Media reports and court records show the charges against Warnock were dropped at the request of law enforcement, and investigators said he was "very helpful" with the probe. They blamed miscommunication and apologized for the arrest.

The flurry of attacks underscores the new dynamic that's fast surfaced in the nine-week runoff. Warnock managed to avoid damaging broadsides in the general election campaign while Loeffler and fellow Republican Doug Collins bruised and battered each other.

"We expected these, as we told you," Warnock said Thursday, calling Loeffler's new tack "a campaign of division and distraction."

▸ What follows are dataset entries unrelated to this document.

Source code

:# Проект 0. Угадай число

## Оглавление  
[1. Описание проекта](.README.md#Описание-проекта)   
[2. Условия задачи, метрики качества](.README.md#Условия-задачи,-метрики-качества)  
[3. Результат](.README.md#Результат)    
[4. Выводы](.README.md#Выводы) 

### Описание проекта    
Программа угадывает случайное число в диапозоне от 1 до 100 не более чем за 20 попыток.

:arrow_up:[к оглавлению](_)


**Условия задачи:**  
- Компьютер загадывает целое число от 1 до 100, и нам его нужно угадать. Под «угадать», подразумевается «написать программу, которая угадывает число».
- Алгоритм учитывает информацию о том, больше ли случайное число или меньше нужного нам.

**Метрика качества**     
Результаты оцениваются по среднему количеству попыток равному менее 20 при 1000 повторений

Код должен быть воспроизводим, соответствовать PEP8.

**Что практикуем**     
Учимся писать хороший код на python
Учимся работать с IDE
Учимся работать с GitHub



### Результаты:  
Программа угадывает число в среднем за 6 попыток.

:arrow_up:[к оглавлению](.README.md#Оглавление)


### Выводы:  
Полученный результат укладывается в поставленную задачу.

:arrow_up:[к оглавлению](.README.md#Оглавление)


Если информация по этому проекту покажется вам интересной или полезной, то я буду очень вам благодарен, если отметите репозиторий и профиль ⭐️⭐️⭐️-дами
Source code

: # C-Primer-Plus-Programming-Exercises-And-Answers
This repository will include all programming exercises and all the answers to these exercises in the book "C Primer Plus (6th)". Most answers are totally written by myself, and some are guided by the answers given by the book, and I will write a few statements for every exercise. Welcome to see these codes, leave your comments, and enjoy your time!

The tough talk against Loeffler came during a news conference Thursday that Warnock originally scheduled to talk about health care coverage, two days after the U.S. Supreme Court heard oral arguments in a challenge to the Affordable Care Act.

Warnock has said throughout the campaign that he'd like to see the Affordable Care Act strengthened and Medicaid expanded as a way to provide more affordable coverage to low-income people in the state.

On Thursday, he also endorsed adding a public option to the Affordable Care Act.

"When we were trying to pass the Affordable Care Act, a few years ago, I was disappointed that we didn't pass the public option," he told The Atlanta Journal-Constitution. "And I think that that would be a viable path in this moment, something that I would like to see."

Loeffler has said she wants to see a market-based approach to expanding health care coverage rather than government-supported programs.